En la delegación tejana tomó el micrófono James Harden. El astro zurdo expuso que "sabíamos la dificultad que era enfrentarnos a los Warriors, actuales campeones de la Liga, y por lo tanto el llegar al séptimo partido es algo normal". "Dependemos de nosotros mismos y esperamos tener a Chris Paul con el equipo", declamó para despedirse ofreciendo su diagnóstico: "Ellos tenían la obligación y la necesidad de ganar en su campo, ahora nos toca a nosotros hacer lo propio en el Toyota Center. Lo más importante es que sabemos lo que tenemos que hacer de cara a conseguir la victoria". "Nada cambia para nosotros. Sabemos lo que tenemos que hacer", sentenció.

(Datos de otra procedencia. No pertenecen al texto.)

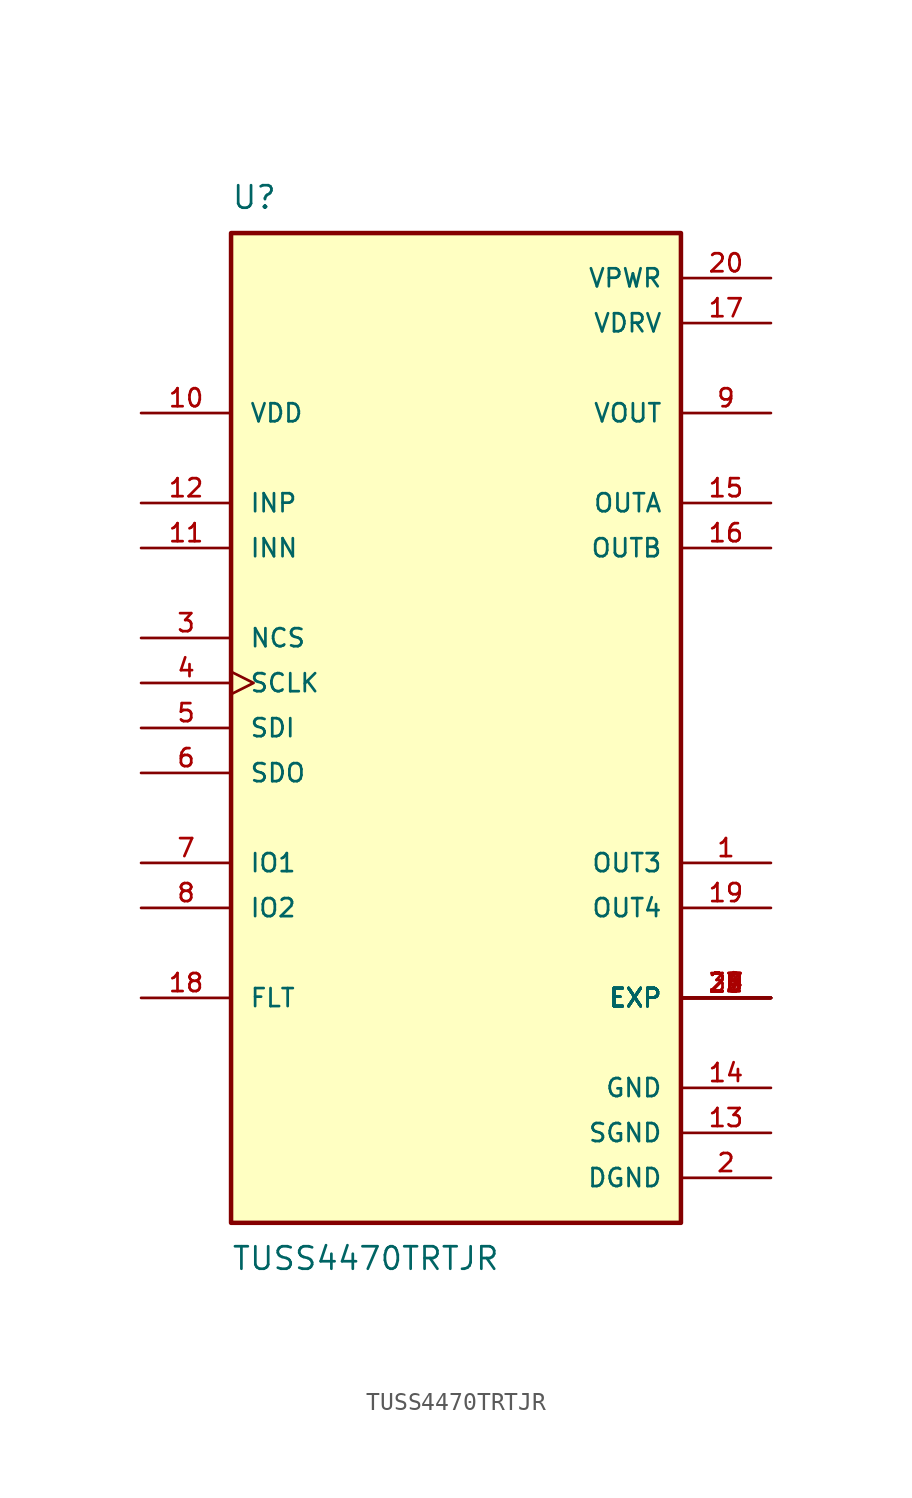
<source format=kicad_sym>
(kicad_symbol_lib
  (version 20211014)
  (generator kicad_symbol_editor)
  (symbol "TUSS4470TRTJR"
    (pin_names
      (offset 1.016))
    (property "Reference" "U"
      (at -12.7 29.21 0)
      (effects (font (size 1.27 1.27)) (justify bottom left)))
    (property "Value" "TUSS4470TRTJR"
      (at -12.7 -29.21 0.0)
      (effects (font (size 1.27 1.27)) (justify top left)))
    (symbol "TUSS4470TRTJR_0_0"
      (rectangle (start -12.7 -27.94) (end 12.7 27.94) (stroke (width 0.254)) (fill (type background)))
      (pin output line (at 17.78 -7.62 180.0) (length 5.08) (name "OUT3" (effects (font (size 1.016 1.016)))) (number "1" (effects (font (size 1.016 1.016)))))
      (pin power_in line (at 17.78 -25.4 180.0) (length 5.08) (name "DGND" (effects (font (size 1.016 1.016)))) (number "2" (effects (font (size 1.016 1.016)))))
      (pin input line (at -17.78 5.08 0) (length 5.08) (name "NCS" (effects (font (size 1.016 1.016)))) (number "3" (effects (font (size 1.016 1.016)))))
      (pin input clock (at -17.78 2.54 0) (length 5.08) (name "SCLK" (effects (font (size 1.016 1.016)))) (number "4" (effects (font (size 1.016 1.016)))))
      (pin input line (at -17.78 0.0 0) (length 5.08) (name "SDI" (effects (font (size 1.016 1.016)))) (number "5" (effects (font (size 1.016 1.016)))))
      (pin output line (at -17.78 -2.54 0) (length 5.08) (name "SDO" (effects (font (size 1.016 1.016)))) (number "6" (effects (font (size 1.016 1.016)))))
      (pin bidirectional line (at -17.78 -7.62 0) (length 5.08) (name "IO1" (effects (font (size 1.016 1.016)))) (number "7" (effects (font (size 1.016 1.016)))))
      (pin bidirectional line (at -17.78 -10.16 0) (length 5.08) (name "IO2" (effects (font (size 1.016 1.016)))) (number "8" (effects (font (size 1.016 1.016)))))
      (pin output line (at 17.78 17.78 180.0) (length 5.08) (name "VOUT" (effects (font (size 1.016 1.016)))) (number "9" (effects (font (size 1.016 1.016)))))
      (pin input line (at -17.78 17.78 0) (length 5.08) (name "VDD" (effects (font (size 1.016 1.016)))) (number "10" (effects (font (size 1.016 1.016)))))
      (pin input line (at -17.78 10.16 0) (length 5.08) (name "INN" (effects (font (size 1.016 1.016)))) (number "11" (effects (font (size 1.016 1.016)))))
      (pin input line (at -17.78 12.7 0) (length 5.08) (name "INP" (effects (font (size 1.016 1.016)))) (number "12" (effects (font (size 1.016 1.016)))))
      (pin power_in line (at 17.78 -22.86 180.0) (length 5.08) (name "SGND" (effects (font (size 1.016 1.016)))) (number "13" (effects (font (size 1.016 1.016)))))
      (pin power_in line (at 17.78 -20.32 180.0) (length 5.08) (name "GND" (effects (font (size 1.016 1.016)))) (number "14" (effects (font (size 1.016 1.016)))))
      (pin output line (at 17.78 12.7 180.0) (length 5.08) (name "OUTA" (effects (font (size 1.016 1.016)))) (number "15" (effects (font (size 1.016 1.016)))))
      (pin output line (at 17.78 10.16 180.0) (length 5.08) (name "OUTB" (effects (font (size 1.016 1.016)))) (number "16" (effects (font (size 1.016 1.016)))))
      (pin power_in line (at 17.78 22.86 180.0) (length 5.08) (name "VDRV" (effects (font (size 1.016 1.016)))) (number "17" (effects (font (size 1.016 1.016)))))
      (pin bidirectional line (at -17.78 -15.24 0) (length 5.08) (name "FLT" (effects (font (size 1.016 1.016)))) (number "18" (effects (font (size 1.016 1.016)))))
      (pin output line (at 17.78 -10.16 180.0) (length 5.08) (name "OUT4" (effects (font (size 1.016 1.016)))) (number "19" (effects (font (size 1.016 1.016)))))
      (pin power_in line (at 17.78 25.4 180.0) (length 5.08) (name "VPWR" (effects (font (size 1.016 1.016)))) (number "20" (effects (font (size 1.016 1.016)))))
      (pin passive line (at 17.78 -15.24 180.0) (length 5.08) (name "EXP" (effects (font (size 1.016 1.016)))) (number "21" (effects (font (size 1.016 1.016)))))
      (pin passive line (at 17.78 -15.24 180.0) (length 5.08) (name "EXP" (effects (font (size 1.016 1.016)))) (number "22" (effects (font (size 1.016 1.016)))))
      (pin passive line (at 17.78 -15.24 180.0) (length 5.08) (name "EXP" (effects (font (size 1.016 1.016)))) (number "23" (effects (font (size 1.016 1.016)))))
      (pin passive line (at 17.78 -15.24 180.0) (length 5.08) (name "EXP" (effects (font (size 1.016 1.016)))) (number "24" (effects (font (size 1.016 1.016)))))
      (pin passive line (at 17.78 -15.24 180.0) (length 5.08) (name "EXP" (effects (font (size 1.016 1.016)))) (number "25" (effects (font (size 1.016 1.016)))))
      (pin passive line (at 17.78 -15.24 180.0) (length 5.08) (name "EXP" (effects (font (size 1.016 1.016)))) (number "26" (effects (font (size 1.016 1.016)))))
      (pin passive line (at 17.78 -15.24 180.0) (length 5.08) (name "EXP" (effects (font (size 1.016 1.016)))) (number "27" (effects (font (size 1.016 1.016)))))
      (pin passive line (at 17.78 -15.24 180.0) (length 5.08) (name "EXP" (effects (font (size 1.016 1.016)))) (number "28" (effects (font (size 1.016 1.016)))))
      (pin passive line (at 17.78 -15.24 180.0) (length 5.08) (name "EXP" (effects (font (size 1.016 1.016)))) (number "29" (effects (font (size 1.016 1.016)))))
      (pin passive line (at 17.78 -15.24 180.0) (length 5.08) (name "EXP" (effects (font (size 1.016 1.016)))) (number "30" (effects (font (size 1.016 1.016))))))))
</source>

El preparador D'Antoni señaló que "lo mejor, con seguridad, sería que Paul pudiese incorporarse al equipo y jugar al máximo de sus posibilidades, pero eso es algo que en este momento no podemos precisar. Lo que si debemos tener muy claro es que el futuro del equipo está en nuestras manos, en función de lo que hagamos en el próximo partido". "Sabemos que eso hubiese sido ideal, pero los Warriors reaccionaron muy bien y Klay Thompson comenzó a encestar los triples, sin que nuestra defensa hiciese los ajustes correspondientes", argumentó antes de rubricar que "será emocionante, con toda la ciudad que se volcará a darlos su apoyo completo".